The file system events API is designed for passively monitoring a large tree of
files for changes. The most obvious use for this technology is for backup
software. Indeed, the file system events API provides the foundation for Apple’s
backup technology.
IMO, only telling users what directories changed is a smart move. It means that the amount of data that must be kept around is much smaller. That allows the OS to keep this list around 'forever' (I do not know how 'forever' that actually is)
NTFS has this optionally in the "USN Change Journal"; see http://msdn.microsoft.com/en-us/library/aa363798.aspx. It's used by a few Microsoft features like indexing and file replication, but it's available to third party programs too.
The git add problem is because .git/index is rewritten from scratch each time a new change is staged. With a 100 mb index file, that takes as long as it takes to write that much data to disk (cache). Much room for improvement here.
Stat'ing a million files is going to take a long time. Perforce doesn't have this problem because you explicitly check out files (p4 edit). (Perforce marks the whole tree read-only, as a reminder to edit the file before you save.)
It seems like large-repo git could implement the same feature. You would just disable (or warn) for operations which require stat'ing the whole tree.
Then the question is how to make the rest of the operations perform well -- git add taking 5-10 seconds seems indicative of an interesting problem, doesn't it?
-----
Task directions
Reproduce the file-monitoring discussion verbatim from "NTFS has this" to "before you save.)". The entries come from a separate source unrelated to the file-monitoring discussion.

Extracted information
-----
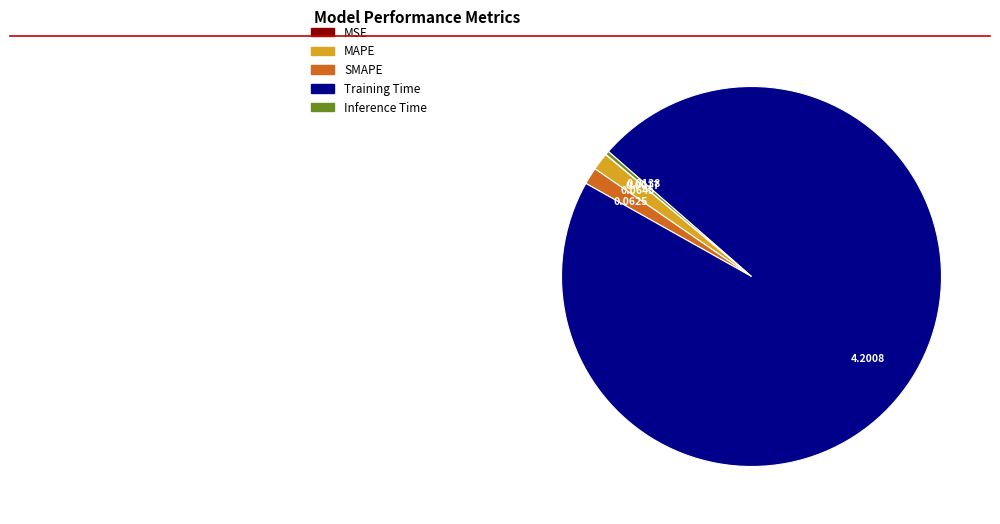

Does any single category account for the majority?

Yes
-----
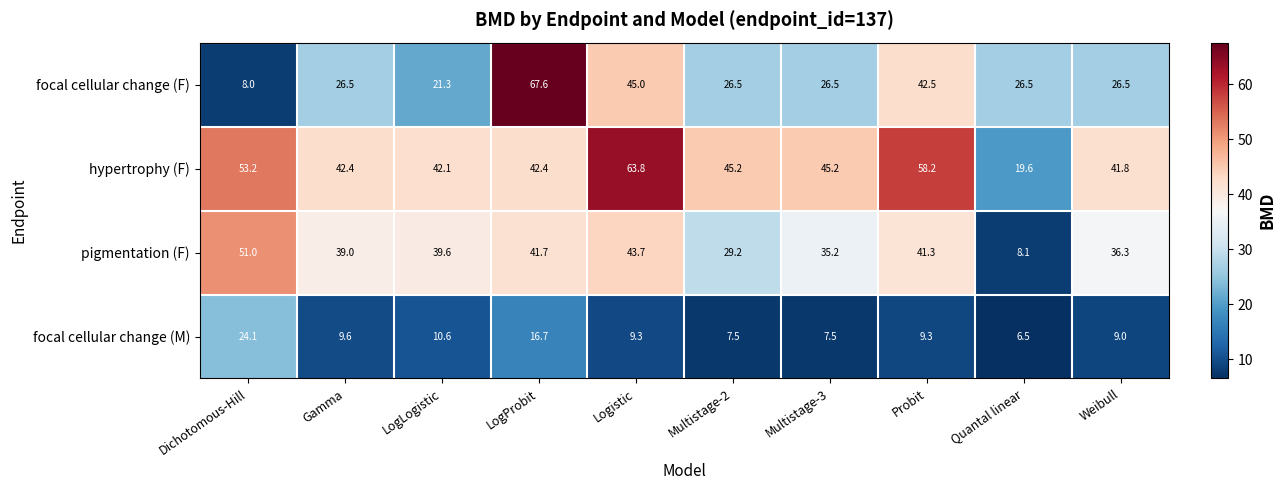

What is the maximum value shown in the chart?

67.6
-----
Written response
NTFS has this optionally in the "USN Change Journal"; see http://msdn.microsoft.com/en-us/library/aa363798.aspx. It's used by a few Microsoft features like indexing and file replication, but it's available to third party programs too.
The git add problem is because .git/index is rewritten from scratch each time a new change is staged. With a 100 mb index file, that takes as long as it takes to write that much data to disk (cache). Much room for improvement here.
Stat'ing a million files is going to take a long time. Perforce doesn't have this problem because you explicitly check out files (p4 edit). (Perforce marks the whole tree read-only, as a reminder to edit the file before you save.)